The Supremacy Clause is the part of the Constitution that says federal law will be the supreme law of the land. What happens at the federal level supersedes state and local regulations.
Frankly, that’s kind of how stuff like that is supposed to work.
However, I can’t help but think that the gun control crowd is of two minds when it comes to the Supremacy Clause.
For example, they absolutely love a bill out of New York state.
A bill that is heading to Gov. Andrew Cuomo’s desk that would make it easier to sue gun makers has the potential to bring changes to the firearms industry, advocates for gun control on Tuesday said.
The measure, approved at the end of the legislative session this month, is meant to crack down on illegal guns that enter the state and hold gun manufacturers liable for them in the process through civil proceedings. Gun rights supporters have argued the measure could have a cascade effect on other industries.
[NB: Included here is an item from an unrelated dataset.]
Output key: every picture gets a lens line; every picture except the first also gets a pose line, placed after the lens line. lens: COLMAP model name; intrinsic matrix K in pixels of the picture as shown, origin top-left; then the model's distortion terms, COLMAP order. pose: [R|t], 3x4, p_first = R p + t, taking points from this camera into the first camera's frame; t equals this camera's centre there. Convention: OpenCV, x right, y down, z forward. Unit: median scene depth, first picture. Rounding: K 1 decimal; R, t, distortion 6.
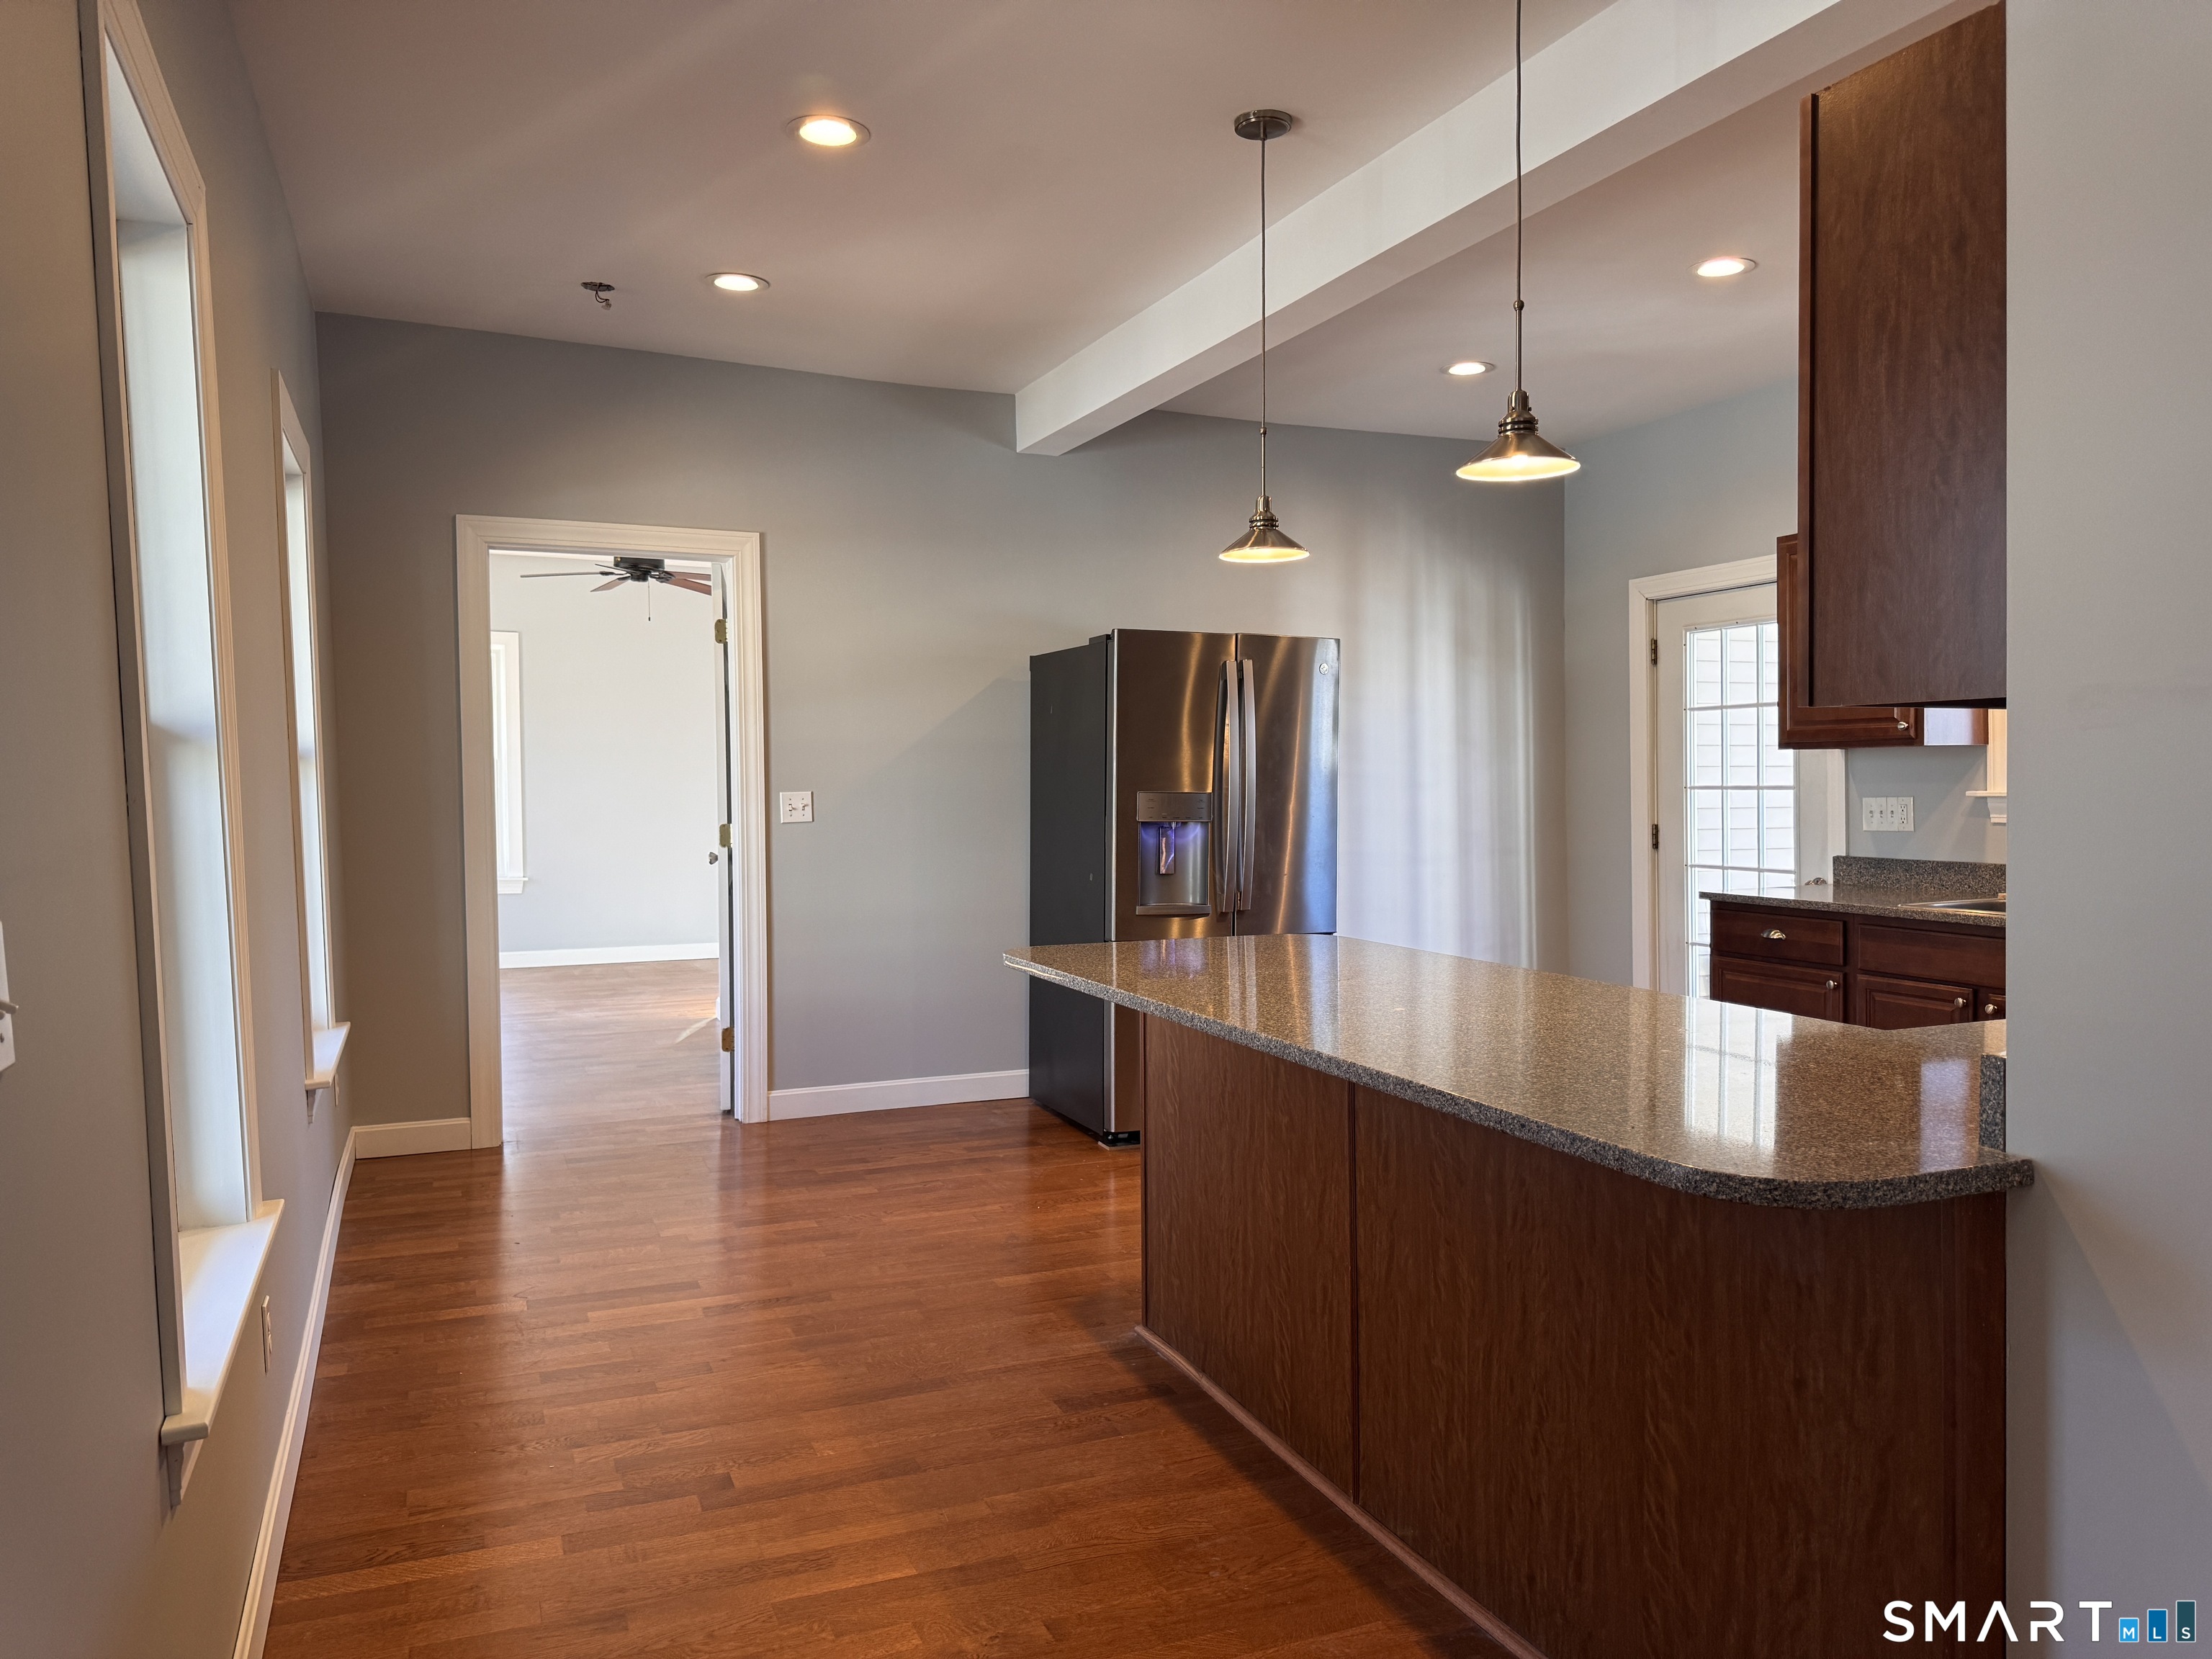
lens RADIAL K [[1550.7, 0, 1115.4], [0, 1550.7, 830.7], [0, 0, 1]] dist [0.132827, -0.216507]
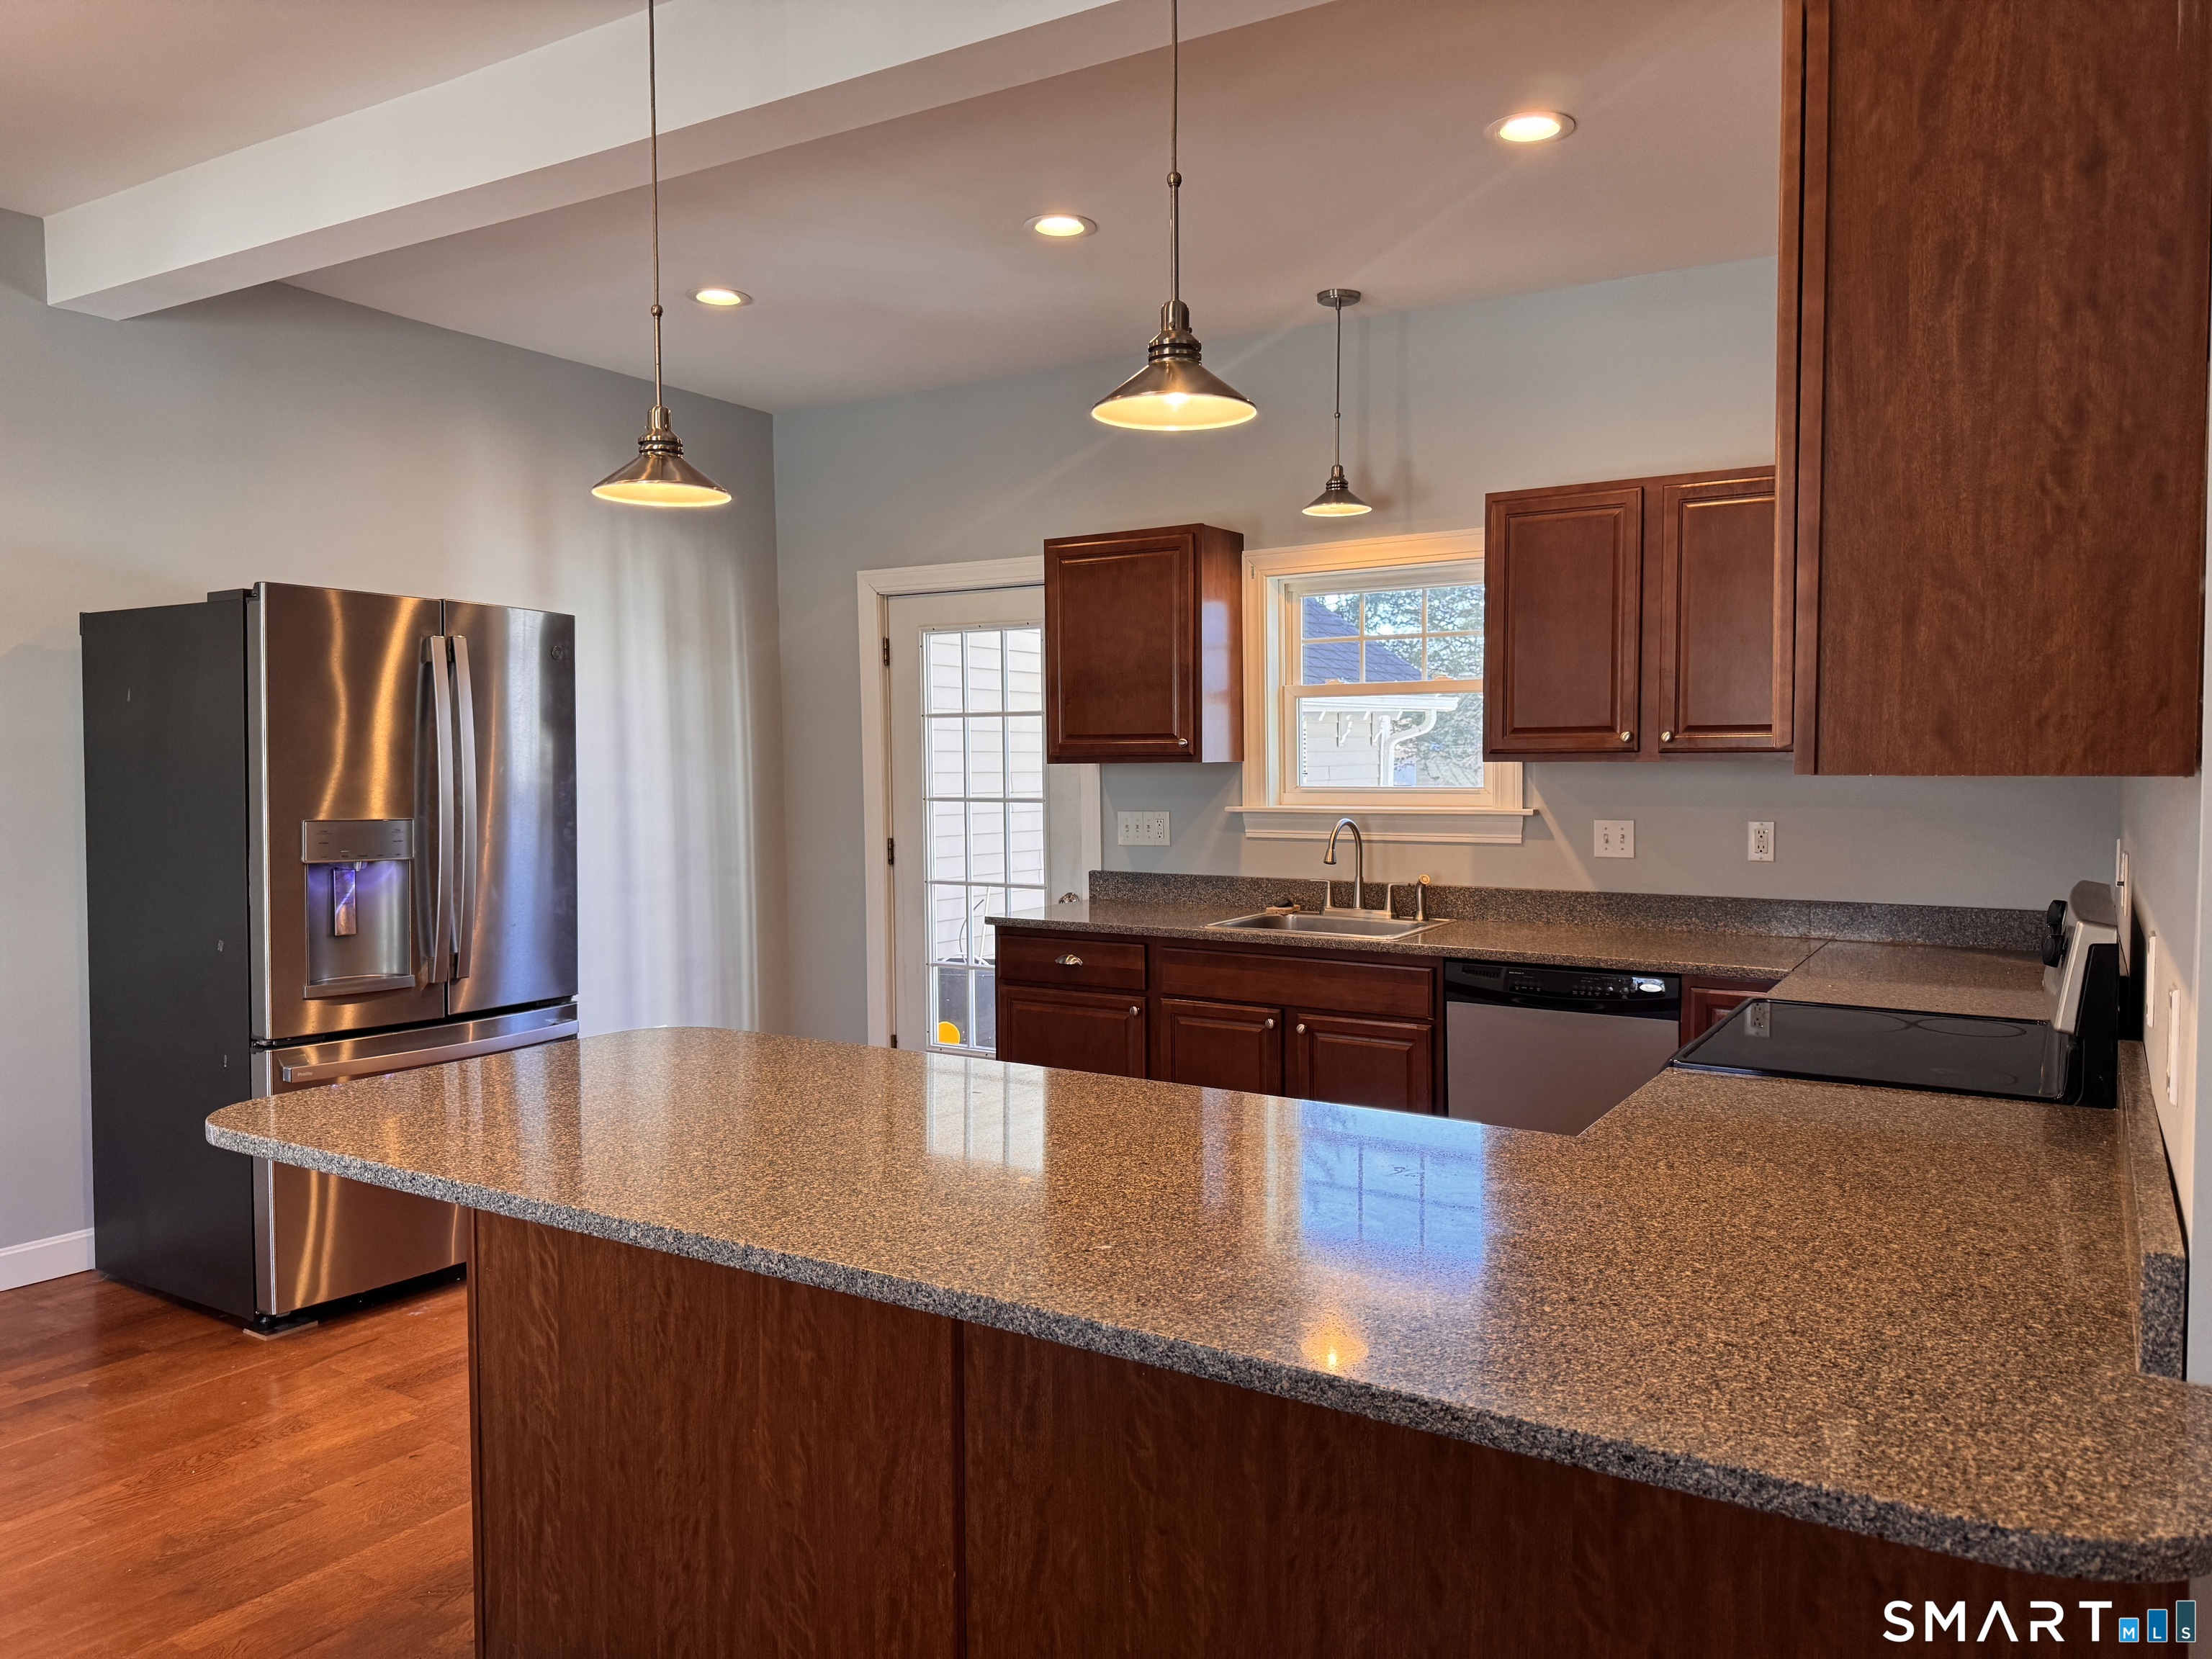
lens RADIAL K [[1552.0, 0, 1105.4], [0, 1552.0, 837.2], [0, 0, 1]] dist [0.029726, -0.033876]
pose [[0.818530, -0.025131, 0.573914, -0.100070], [0.016098, 0.999654, 0.020815, -0.028440], [-0.574238, -0.007799, 0.818651, 0.242702]]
But advocates for tighter gun laws in New York pointed to other industries, like opioid manufacturers as well as tobacco and automobile makers, which have reformed themselves in the wake of lawsuits.
However, this bill runs completely counter to the Protection of Lawful Commerce of Arms Act, or PLCAA, which forbids lawsuits against gun manufacturers. According to the Supremacy Clause, the New York bill can’t be law because it contradicts the federal PLCAA law.
Maybe the problem is that anti-gunners really just don’t like the Supremacy Clause? I mean, they don’t like the Second Amendment, so their opting to ignore parts of the Constitution wouldn’t be anything new. Is that the issue?
Well, not really, as we can see from the opposition to Missouri’s sanctuary bill.
This month, Gov. Mike Parson signed the Second Amendment Preservation Act, which proclaimed Missouri would no longer enforce federal gun laws. His reason was that it “demonstrates our commitment to reject any attempt by the federal government to circumvent the fundamental right Missourians have to keep and bear arms to protect themselves and their property.” The U.S. Department of Justice issued a statement that the state does not possess the authority to enact or enforce such a law.
The actions of the state of Missouri are unconstitutional. In Article VI Clause 2, the U.S. Constitution affirms it is the “supreme law of the land.” Though the Tenth Amendment allows the individual states their sovereignty within their sphere of influence, all of the laws passed by state and local authorities must be enforced by lower governmental agencies.
Now, I’m not saying the two laws are similar. There are profound differences, yet those differences only serve to highlight the anti-gun hypocrisy.
New York’s bill seeks to run completely and totally counter to federal law. Meanwhile, Missouri’s law says state and local law enforcement won’t enforce gun control laws. In fact, the only difference between Missouri’s sanctuary law and the sanctuary measures in place over immigration is that Missouri’s law provides civil penalties against law enforcement officers who violate it.
The fact that anti-gunners are loving New York’s bill and loathing Missouri’s law illustrates just how selectively anti-gunners view the Supremacy Clause. In essence, they only think it applies to the things they dislike while measures they approve of are free to run counter to it all day long.
With this degree of hypocrisy, though, should we really trust anything else they try to claim? I sure as hell don’t.